08:43 Venemo: I'm unsure
08:45 LiquidAcid: https://bugs.freedesktop.org/show_bug.cgi?id=110757#c4 <- could this help?
08:45 LiquidAcid: https://gitlab.freedesktop.org/mesa/mesa/-/blob/master/src/gallium/targets/d3dadapter9/meson.build#L60 <- i don't see this here
08:45 Venemo: worth a shot
08:55 LiquidAcid: huzzah!
08:56 Venemo: if that fixed it, please open a MR to mesa
08:58 LiquidAcid: will do
08:58 LiquidAcid: i'm just wondering why noone else is seeing this
08:59 Venemo: maybe you hit some edge case in your chroot? I don't know honestly
08:59 LiquidAcid: well, whar edge case could that be?
08:59 LiquidAcid: *what
09:00 Venemo: haven't a clue
09:00 LiquidAcid: imo you should be able to reproduce this with a iris capable device and removing the shader cache prior to launching Xnine
09:00 Venemo: why does it work outside your chroot?

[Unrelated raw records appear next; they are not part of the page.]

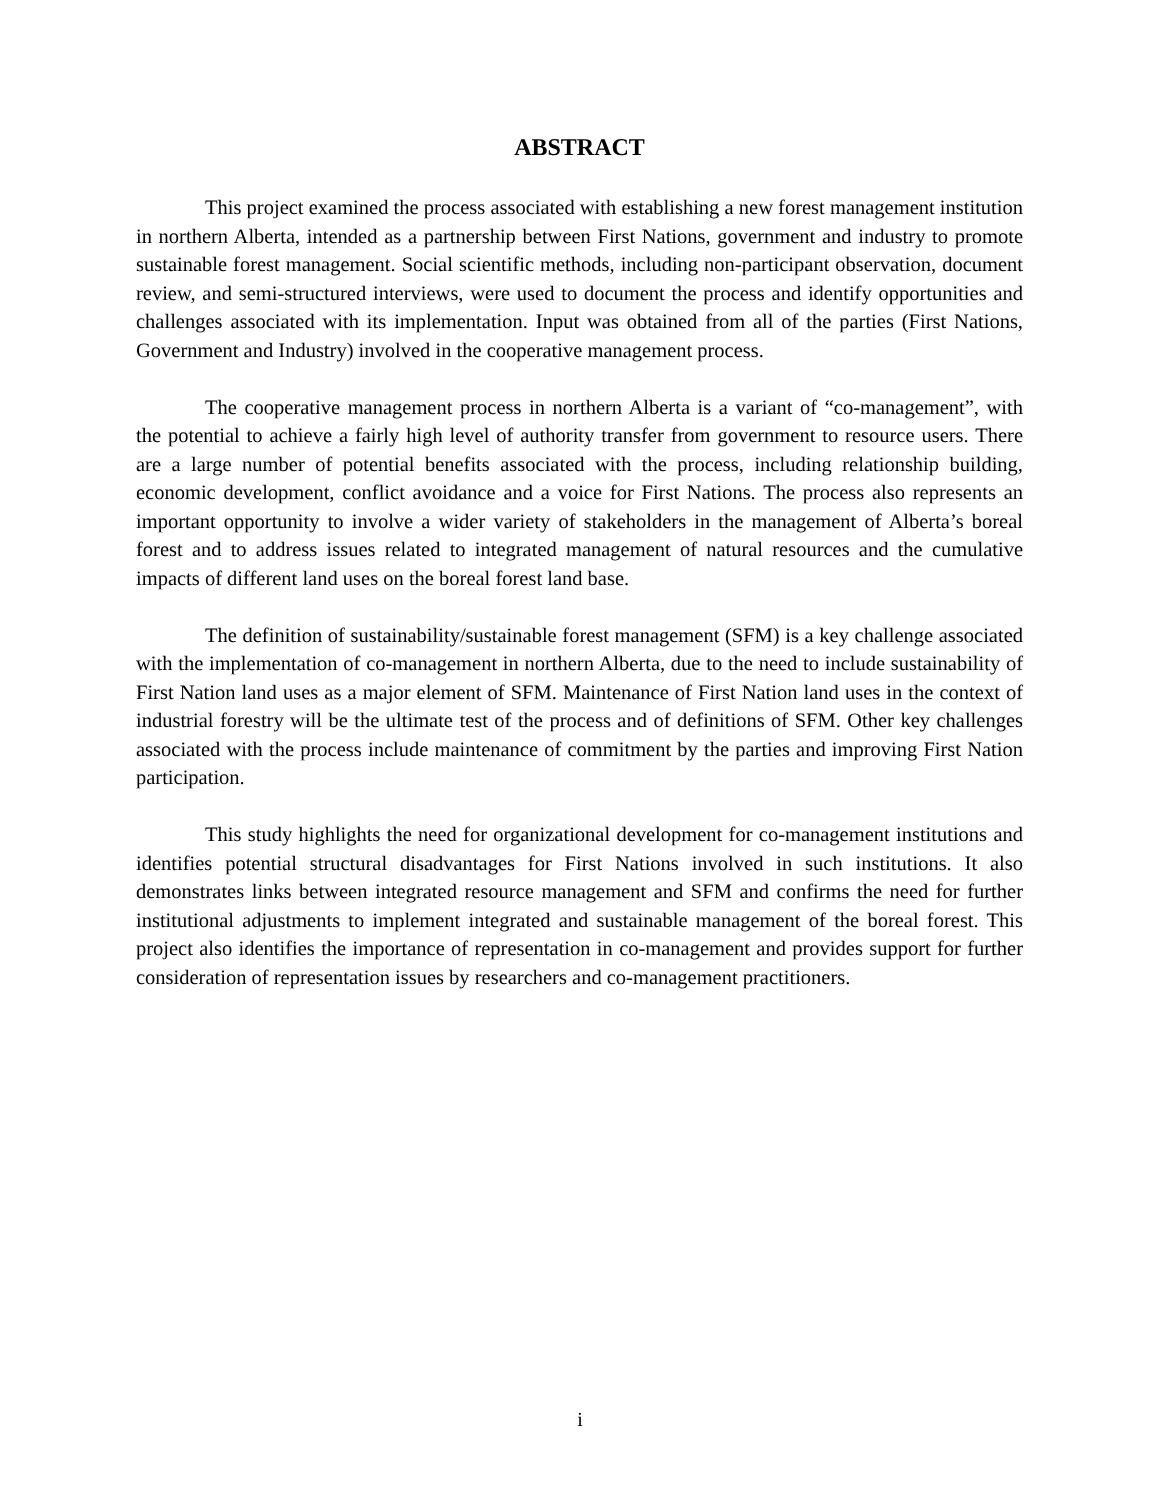ABSTRACT
This project examined the process associated with establishing a new forest management institution in northern Alberta, intended as a partnership between First Nations, government and industry to promote sustainable forest management. Social scientific methods, including non-participant observation, document review, and semi-structured interviews, were used to document the process and identify opportunities and challenges associated with its implementation. Input was obtained from all of the parties (First Nations, Government and Industry) involved in the cooperative management process.
The cooperative management process in northern Alberta is a variant of “co-management”, with the potential to achieve a fairly high level of authority transfer from government to resource users. There are a large number of potential benefits associated with the process, including relationship building, economic development, conflict avoidance and a voice for First Nations. The process also represents an important opportunity to involve a wider variety of stakeholders in the management of Alberta’s boreal forest and to address issues related to integrated management of natural resources and the cumulative impacts of different land uses on the boreal forest land base.
The definition of sustainability/sustainable forest management (SFM) is a key challenge associated with the implementation of co-management in northern Alberta, due to the need to include sustainability of First Nation land uses as a major element of SFM. Maintenance of First Nation land uses in the context of industrial forestry will be the ultimate test of the process and of definitions of SFM. Other key challenges associated with the process include maintenance of commitment by the parties and improving First Nation participation.
This study highlights the need for organizational development for co-management institutions and identifies potential structural disadvantages for First Nations involved in such institutions. It also demonstrates links between integrated resource management and SFM and confirms the need for further institutional adjustments to implement integrated and sustainable management of the boreal forest. This project also identifies the importance of representation in co-management and provides support for further consideration of representation issues by researchers and co-management practitioners.
i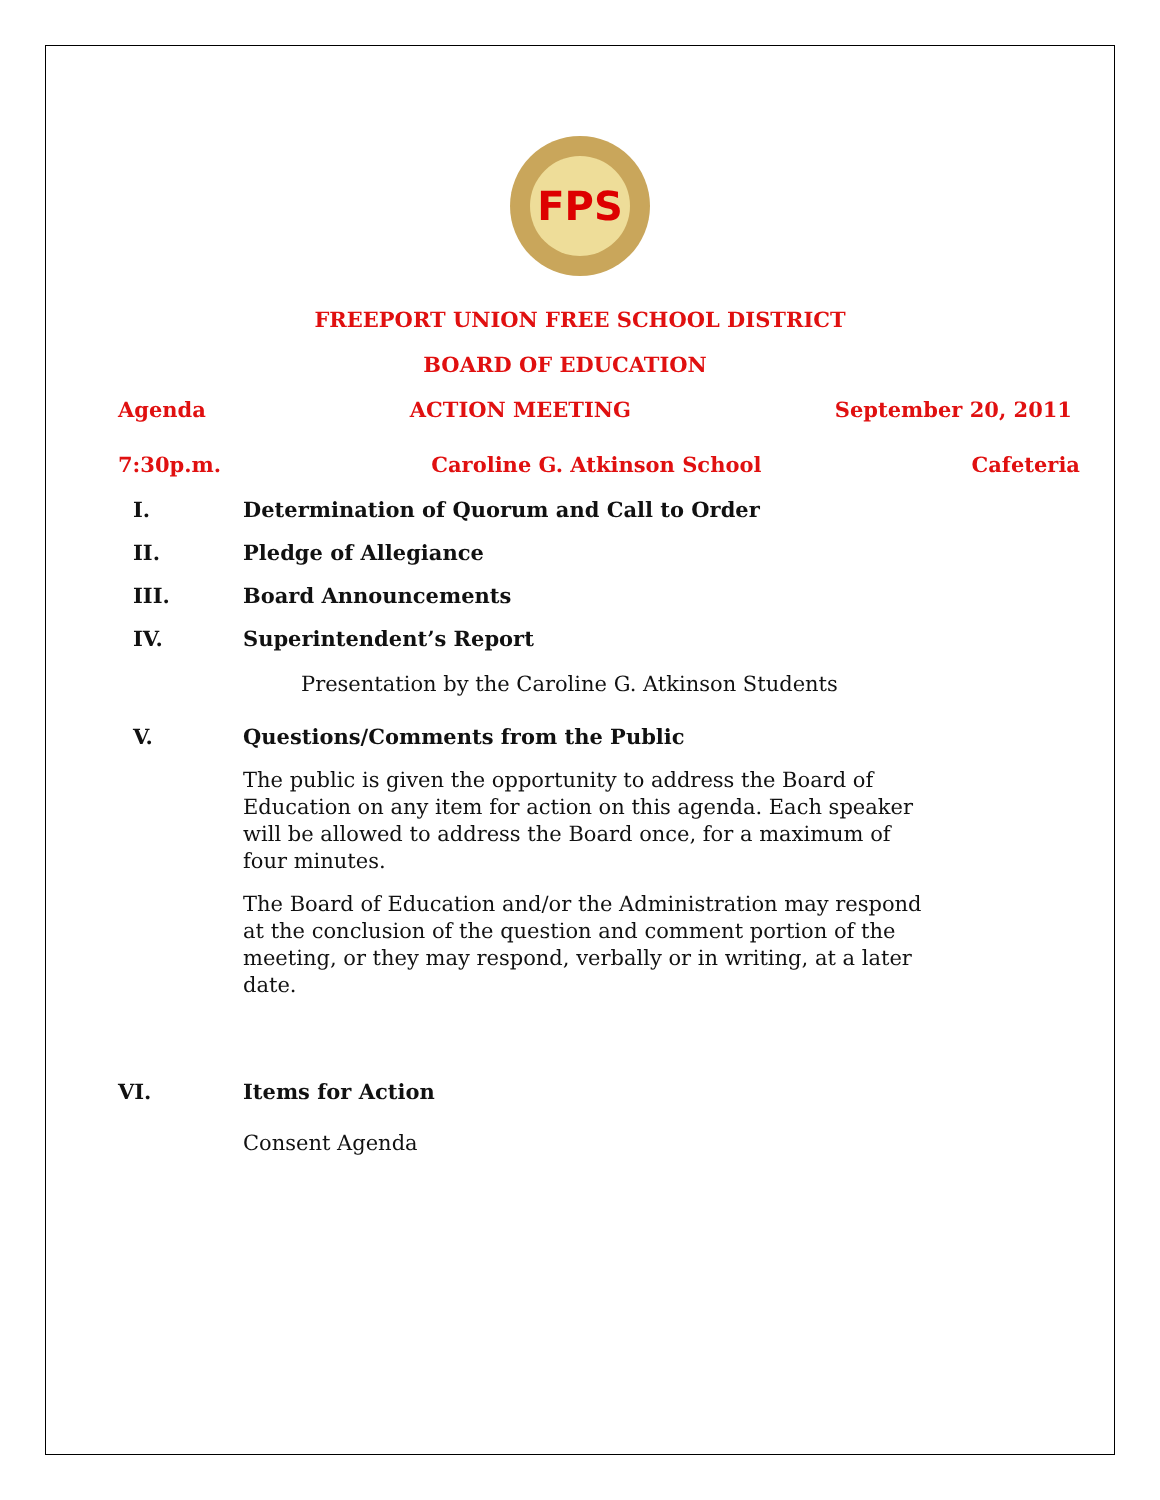FPS
FREEPORT UNION FREE SCHOOL DISTRICT
BOARD OF EDUCATION
Agenda ACTION MEETING September 20, 2011
7:30p.m. Caroline G. Atkinson School Cafeteria
I. Determination of Quorum and Call to Order
II. Pledge of Allegiance
III. Board Announcements
IV. Superintendent’s Report
Presentation by the Caroline G. Atkinson Students
V. Questions/Comments from the Public
The public is given the opportunity to address the Board of Education on any item for action on this agenda. Each speaker will be allowed to address the Board once, for a maximum of four minutes.
The Board of Education and/or the Administration may respond at the conclusion of the question and comment portion of the meeting, or they may respond, verbally or in writing, at a later date.
VI. Items for Action
Consent Agenda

09:01 LiquidAcid: seems the shader cache depends on the driver launching it, and there is no nine on the host
09:02 LiquidAcid: remember that data in build_id_find_nhdr_for_addr() depends on the .so
09:02 Venemo: "no nine on the host" ?
09:02 Venemo: what does that mean?
09:04 LiquidAcid: uh, i don't understand the question
09:04 LiquidAcid: mesa in the chroot is build with nine, mesa on the chroot is NOT build with nine
09:04 LiquidAcid: corrected: mesa in the chroot is build with nine, mesa on the host is NOT build with nine
09:05 Venemo: you said earlier that the problem is not present outside of the chroot
09:05 Venemo: how did you test it outside the chroot if you don't have nine outside the chroot?

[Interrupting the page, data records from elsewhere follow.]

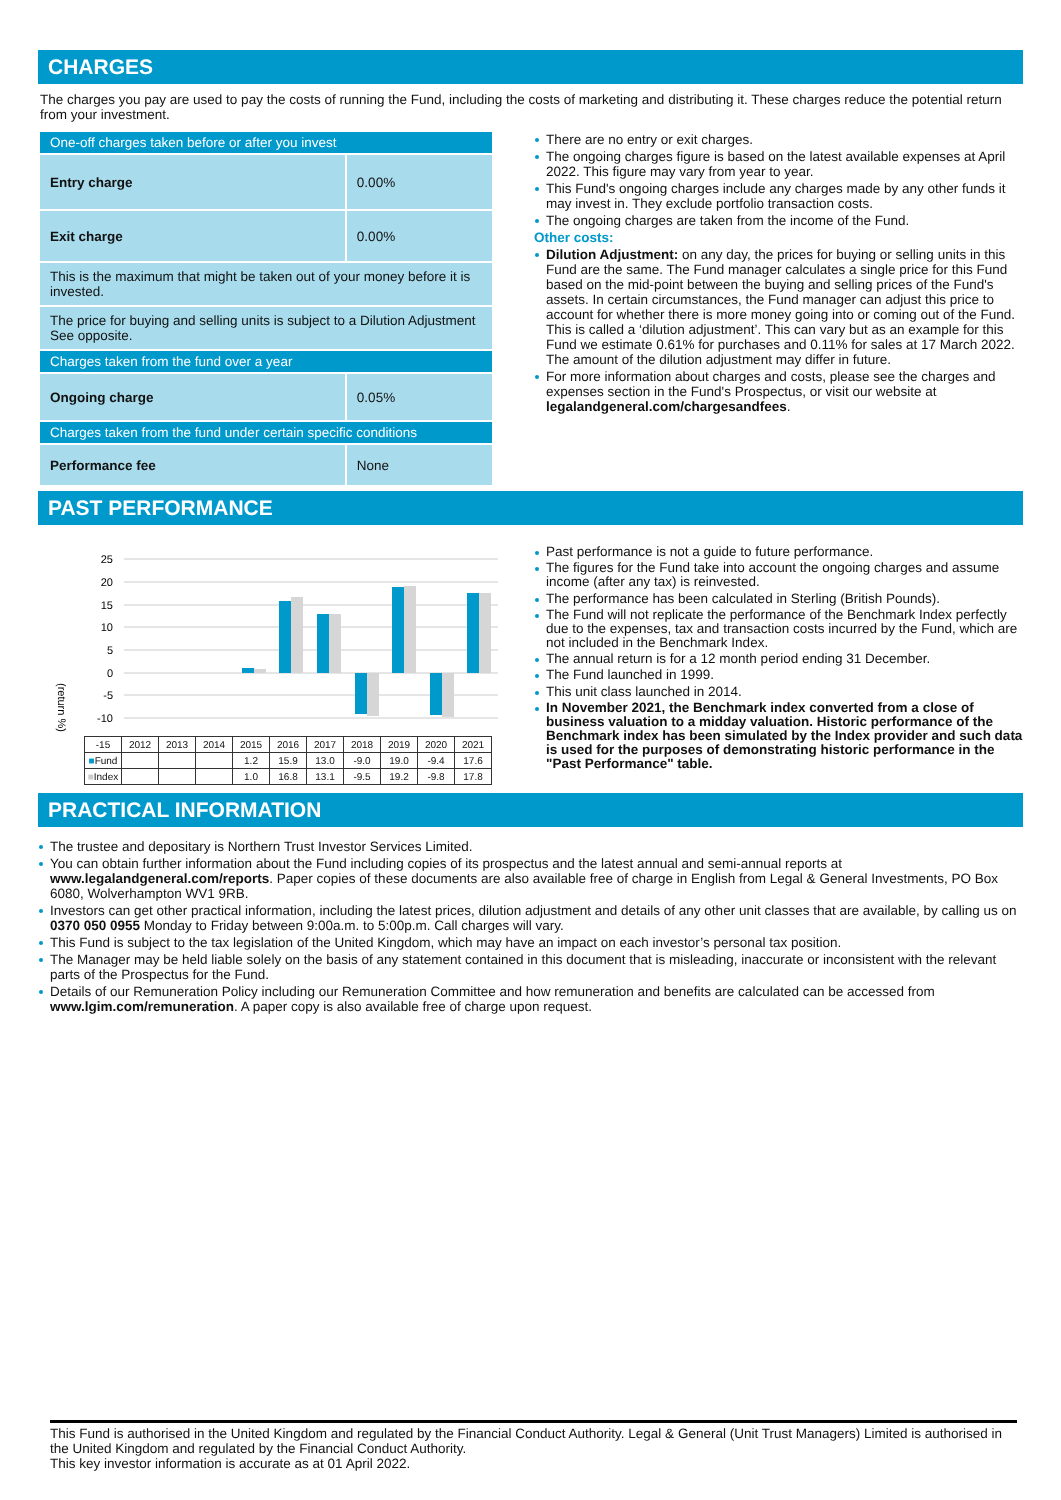CHARGES
The charges you pay are used to pay the costs of running the Fund, including the costs of marketing and distributing it. These charges reduce the potential return from your investment.
| One-off charges taken before or after you invest | |
| Entry charge | 0.00% |
| Exit charge | 0.00% |
| This is the maximum that might be taken out of your money before it is invested. | |
| The price for buying and selling units is subject to a Dilution Adjustment See opposite. | |
| Charges taken from the fund over a year | |
| Ongoing charge | 0.05% |
| Charges taken from the fund under certain specific conditions | |
| Performance fee | None |
There are no entry or exit charges.
The ongoing charges figure is based on the latest available expenses at April 2022. This figure may vary from year to year.
This Fund's ongoing charges include any charges made by any other funds it may invest in. They exclude portfolio transaction costs.
The ongoing charges are taken from the income of the Fund.
Other costs:
Dilution Adjustment: on any day, the prices for buying or selling units in this Fund are the same. The Fund manager calculates a single price for this Fund based on the mid-point between the buying and selling prices of the Fund's assets. In certain circumstances, the Fund manager can adjust this price to account for whether there is more money going into or coming out of the Fund. This is called a ‘dilution adjustment’. This can vary but as an example for this Fund we estimate 0.61% for purchases and 0.11% for sales at 17 March 2022. The amount of the dilution adjustment may differ in future.
For more information about charges and costs, please see the charges and expenses section in the Fund's Prospectus, or visit our website at legalandgeneral.com/chargesandfees.
PAST PERFORMANCE
(return %)
25
20
15
10
5
0
-5
-10
| -15 | 2012 | 2013 | 2014 | 2015 | 2016 | 2017 | 2018 | 2019 | 2020 | 2021 |
| --- | --- | --- | --- | --- | --- | --- | --- | --- | --- | --- |
| ■ Fund | | | | 1.2 | 15.9 | 13.0 | -9.0 | 19.0 | -9.4 | 17.6 |
| ■ Index | | | | 1.0 | 16.8 | 13.1 | -9.5 | 19.2 | -9.8 | 17.8 |
Past performance is not a guide to future performance.
The figures for the Fund take into account the ongoing charges and assume income (after any tax) is reinvested.
The performance has been calculated in Sterling (British Pounds).
The Fund will not replicate the performance of the Benchmark Index perfectly due to the expenses, tax and transaction costs incurred by the Fund, which are not included in the Benchmark Index.
The annual return is for a 12 month period ending 31 December.
The Fund launched in 1999.
This unit class launched in 2014.
In November 2021, the Benchmark index converted from a close of business valuation to a midday valuation. Historic performance of the Benchmark index has been simulated by the Index provider and such data is used for the purposes of demonstrating historic performance in the "Past Performance" table.
PRACTICAL INFORMATION
The trustee and depositary is Northern Trust Investor Services Limited.
You can obtain further information about the Fund including copies of its prospectus and the latest annual and semi-annual reports at www.legalandgeneral.com/reports. Paper copies of these documents are also available free of charge in English from Legal & General Investments, PO Box 6080, Wolverhampton WV1 9RB.
Investors can get other practical information, including the latest prices, dilution adjustment and details of any other unit classes that are available, by calling us on 0370 050 0955 Monday to Friday between 9:00a.m. to 5:00p.m. Call charges will vary.
This Fund is subject to the tax legislation of the United Kingdom, which may have an impact on each investor’s personal tax position.
The Manager may be held liable solely on the basis of any statement contained in this document that is misleading, inaccurate or inconsistent with the relevant parts of the Prospectus for the Fund.
Details of our Remuneration Policy including our Remuneration Committee and how remuneration and benefits are calculated can be accessed from www.lgim.com/remuneration. A paper copy is also available free of charge upon request.
This Fund is authorised in the United Kingdom and regulated by the Financial Conduct Authority. Legal & General (Unit Trust Managers) Limited is authorised in the United Kingdom and regulated by the Financial Conduct Authority.
This key investor information is accurate as at 01 April 2022.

09:05 LiquidAcid: correct, iris works perfectly on the host
09:05 LiquidAcid: well, the usual suspects, glxgears, ut2004, doom3, etc.
09:06 Venemo: so you didn't actually test on the host
09:08 LiquidAcid: look, i'm ending this discussion, in particular since i haven't even received any help from you at all, you just keep on questioning my methods and you haven't contributed anything valuable at all
09:09 LiquidAcid: all i hear is, i haven't got a clue, i don't know, i'm unsure -- how is this supposed to be helpful?
09:10 Venemo: sorry I couldn't help more
09:10 Venemo: have a nice day
09:12 Venemo: I'd still be interested in learning the solution if you find it.